■ **EXERCISE TASK A**: Repeat the passage on cloud system performance word for word, everything from "In the related art, in" down to "a business system.".
■ **EXERCISE TASK B**: Extract every line of the rows that contains the string "heart".

■ **PASSAGE PROVIDED**:
▼▼▼
FIG. 19 is a flowchart illustrating an example of a third output control processing procedure of the analysis support apparatus.

DESCRIPTION OF EMBODIMENT

In the related art, in a case where a problem such as a response degradation occurs, it is difficult to determine an influence of a cloud infrastructure on a system.

Hereinafter, with reference to the drawings, an embodiment of an analysis support method and an information processing apparatus according to the present disclosure will be described in detail.

Embodiment

FIG. 1 is a diagram illustrating an example of an analysis support method according to the embodiment. In FIG. 1, an information processing apparatus 101 is a computer that supports a performance analysis of a system constructed by using sharable resources. Examples of the sharable resources include a central processing unit (CPU), a memory, a network, an auxiliary storage device, and the like. For example, the system is a business system.

As a system constructed by using sharable resources, for example, there is a system implemented by a public cloud. For example, many and unspecified users share and use resources in the public cloud. The public cloud makes it possible to easily start a system with small start, and flexibly change a system configuration in accordance with a situation such as an increase or decrease in the access count.

On the other hand, in the case of using the public cloud, even when an own system does not particularly change, the performance of the own system may degrade due to some influence of the cloud side. For example, it is assumed that a user A uses an operation section X to construct a business system and a user B starts using the same operation section X at a certain time.

In this case, use of a large amount of resources in a system constructed by the user B may disable the system of the user A from using the resources initially used, which may cause a response delay in the system of the user A. As described above, even though there is no problem in the responses at the start of the operation, response delays may occur since the certain time.

When a problem such as a response degradation occurs, a cloud user distinguishes whether the problem is due to a problem of the cloud side or a problem of the own system. However, in the related art, the cloud user has no way to obtain information on the cloud side and consumes time to isolate the problem.

For example, since the performance on the entire cloud infrastructure is within a management range of an administrator of the cloud infrastructure, the cloud user side is not allowed to refer to the performance. Since information with which a problem on the cloud infrastructure side is recognizable may contain information on other users, the cloud user is prohibited from referring to the information in many cases from the viewpoint of confidentiality of the information.

Generally, a problem related to performance of a server is not included in a service level agreement (SLA) in many cases. For this reason, in an operation management task in the related art, a business system administrator has to conduct an investigation by himself or herself by fully using available information (only within the range of the own system) when there is no problem in the SLA.
▲▲▲
■ **DATA SHOWN**:
▼▼▼
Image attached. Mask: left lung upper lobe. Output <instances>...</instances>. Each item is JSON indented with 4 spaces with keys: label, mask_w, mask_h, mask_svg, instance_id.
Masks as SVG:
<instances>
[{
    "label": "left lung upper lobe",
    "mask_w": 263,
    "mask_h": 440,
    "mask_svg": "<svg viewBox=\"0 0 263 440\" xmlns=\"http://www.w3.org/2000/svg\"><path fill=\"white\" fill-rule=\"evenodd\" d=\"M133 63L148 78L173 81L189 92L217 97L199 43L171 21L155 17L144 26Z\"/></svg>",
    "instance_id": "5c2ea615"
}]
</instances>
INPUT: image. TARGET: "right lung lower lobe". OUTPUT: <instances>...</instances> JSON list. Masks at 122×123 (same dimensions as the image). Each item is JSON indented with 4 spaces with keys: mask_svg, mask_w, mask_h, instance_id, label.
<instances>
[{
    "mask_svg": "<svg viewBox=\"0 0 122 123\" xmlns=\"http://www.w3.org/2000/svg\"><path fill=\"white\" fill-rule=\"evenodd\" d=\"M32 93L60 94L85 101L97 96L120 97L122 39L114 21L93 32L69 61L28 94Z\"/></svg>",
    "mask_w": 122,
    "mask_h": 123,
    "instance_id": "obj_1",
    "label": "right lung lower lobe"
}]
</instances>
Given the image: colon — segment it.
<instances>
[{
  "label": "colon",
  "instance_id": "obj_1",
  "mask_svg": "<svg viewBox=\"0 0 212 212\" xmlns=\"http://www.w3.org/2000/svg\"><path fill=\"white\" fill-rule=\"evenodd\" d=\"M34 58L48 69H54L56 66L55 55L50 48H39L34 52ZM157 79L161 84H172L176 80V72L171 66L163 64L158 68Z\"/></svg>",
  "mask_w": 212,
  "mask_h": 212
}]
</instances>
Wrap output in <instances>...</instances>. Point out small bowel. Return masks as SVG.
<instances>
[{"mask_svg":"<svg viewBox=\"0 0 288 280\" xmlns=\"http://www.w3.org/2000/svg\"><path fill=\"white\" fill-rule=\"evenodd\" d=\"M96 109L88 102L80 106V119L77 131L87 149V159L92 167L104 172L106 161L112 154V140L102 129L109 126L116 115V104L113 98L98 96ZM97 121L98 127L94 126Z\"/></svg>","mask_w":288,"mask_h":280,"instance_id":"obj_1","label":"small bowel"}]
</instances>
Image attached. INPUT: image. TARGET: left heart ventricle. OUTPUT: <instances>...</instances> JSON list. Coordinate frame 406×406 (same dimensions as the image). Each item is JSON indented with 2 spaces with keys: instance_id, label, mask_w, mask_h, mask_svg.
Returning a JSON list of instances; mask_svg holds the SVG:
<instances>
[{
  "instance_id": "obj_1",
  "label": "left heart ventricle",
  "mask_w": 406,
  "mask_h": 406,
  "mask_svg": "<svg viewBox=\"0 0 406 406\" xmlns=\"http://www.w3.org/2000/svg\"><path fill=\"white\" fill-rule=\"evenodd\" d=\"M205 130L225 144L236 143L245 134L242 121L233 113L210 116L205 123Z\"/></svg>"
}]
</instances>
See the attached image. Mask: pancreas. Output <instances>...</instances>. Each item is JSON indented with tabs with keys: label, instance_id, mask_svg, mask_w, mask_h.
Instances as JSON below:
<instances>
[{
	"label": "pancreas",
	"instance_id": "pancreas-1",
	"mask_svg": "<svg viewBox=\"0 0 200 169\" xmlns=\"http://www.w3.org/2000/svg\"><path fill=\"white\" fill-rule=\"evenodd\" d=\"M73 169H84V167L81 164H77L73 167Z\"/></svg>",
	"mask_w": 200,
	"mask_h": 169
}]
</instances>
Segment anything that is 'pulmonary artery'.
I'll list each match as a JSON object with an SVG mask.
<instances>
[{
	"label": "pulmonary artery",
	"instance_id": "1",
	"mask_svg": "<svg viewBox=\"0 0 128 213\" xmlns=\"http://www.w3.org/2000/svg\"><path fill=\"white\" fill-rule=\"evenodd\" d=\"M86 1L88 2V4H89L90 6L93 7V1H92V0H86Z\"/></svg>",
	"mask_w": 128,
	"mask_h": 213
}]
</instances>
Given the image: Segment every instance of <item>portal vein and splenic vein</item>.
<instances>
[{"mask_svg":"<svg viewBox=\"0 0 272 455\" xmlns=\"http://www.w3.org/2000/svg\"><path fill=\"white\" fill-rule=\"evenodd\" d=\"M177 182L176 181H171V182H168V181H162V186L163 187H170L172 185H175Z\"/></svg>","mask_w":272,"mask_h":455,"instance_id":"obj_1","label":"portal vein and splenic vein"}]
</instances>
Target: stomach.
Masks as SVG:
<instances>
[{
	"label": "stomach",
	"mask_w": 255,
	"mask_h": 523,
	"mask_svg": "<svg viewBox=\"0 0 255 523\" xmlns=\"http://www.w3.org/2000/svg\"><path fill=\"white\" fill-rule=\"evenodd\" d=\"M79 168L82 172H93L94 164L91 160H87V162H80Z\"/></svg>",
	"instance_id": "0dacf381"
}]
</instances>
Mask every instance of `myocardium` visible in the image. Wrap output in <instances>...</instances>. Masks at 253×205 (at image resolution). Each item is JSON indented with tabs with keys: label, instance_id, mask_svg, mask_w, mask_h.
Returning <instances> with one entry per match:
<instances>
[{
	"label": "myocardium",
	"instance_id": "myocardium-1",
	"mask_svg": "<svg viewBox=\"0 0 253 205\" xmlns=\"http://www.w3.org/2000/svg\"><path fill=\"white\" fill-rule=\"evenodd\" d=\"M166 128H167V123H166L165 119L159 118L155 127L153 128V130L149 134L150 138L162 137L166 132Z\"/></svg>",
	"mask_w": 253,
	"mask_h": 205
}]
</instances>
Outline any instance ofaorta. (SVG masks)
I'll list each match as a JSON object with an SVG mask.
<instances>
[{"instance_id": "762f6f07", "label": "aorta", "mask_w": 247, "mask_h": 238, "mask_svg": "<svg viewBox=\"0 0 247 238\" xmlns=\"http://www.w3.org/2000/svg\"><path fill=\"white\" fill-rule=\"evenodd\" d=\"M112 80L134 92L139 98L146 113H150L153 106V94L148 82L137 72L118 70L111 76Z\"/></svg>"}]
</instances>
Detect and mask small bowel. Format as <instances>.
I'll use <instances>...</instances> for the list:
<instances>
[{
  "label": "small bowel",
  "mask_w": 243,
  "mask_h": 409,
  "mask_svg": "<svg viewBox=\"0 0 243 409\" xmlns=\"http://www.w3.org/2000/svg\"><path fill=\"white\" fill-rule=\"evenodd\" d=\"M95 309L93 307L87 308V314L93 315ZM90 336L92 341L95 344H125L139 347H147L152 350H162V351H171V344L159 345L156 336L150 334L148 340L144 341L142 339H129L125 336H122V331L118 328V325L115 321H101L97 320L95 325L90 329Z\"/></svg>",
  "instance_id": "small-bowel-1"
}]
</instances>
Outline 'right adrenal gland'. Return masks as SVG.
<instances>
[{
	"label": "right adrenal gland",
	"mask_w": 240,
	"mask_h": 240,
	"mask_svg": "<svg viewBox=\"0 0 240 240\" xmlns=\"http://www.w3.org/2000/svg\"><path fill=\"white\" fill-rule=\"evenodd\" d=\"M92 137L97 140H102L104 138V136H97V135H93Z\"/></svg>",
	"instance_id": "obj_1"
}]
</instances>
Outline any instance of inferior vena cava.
▲▲▲
■ **TASK RESPONSE A**:
In the related art, in a case where a problem such as a response degradation occurs, it is difficult to determine an influence of a cloud infrastructure on a system.

Hereinafter, with reference to the drawings, an embodiment of an analysis support method and an information processing apparatus according to the present disclosure will be described in detail.

Embodiment

FIG. 1 is a diagram illustrating an example of an analysis support method according to the embodiment. In FIG. 1, an information processing apparatus 101 is a computer that supports a performance analysis of a system constructed by using sharable resources. Examples of the sharable resources include a central processing unit (CPU), a memory, a network, an auxiliary storage device, and the like. For example, the system is a business system.

■ **TASK RESPONSE B**:
Image attached. INPUT: image. TARGET: left heart ventricle. OUTPUT: <instances>...</instances> JSON list. Coordinate frame 406×406 (same dimensions as the image). Each item is JSON indented with 2 spaces with keys: instance_id, label, mask_w, mask_h, mask_svg.
  "label": "left heart ventricle",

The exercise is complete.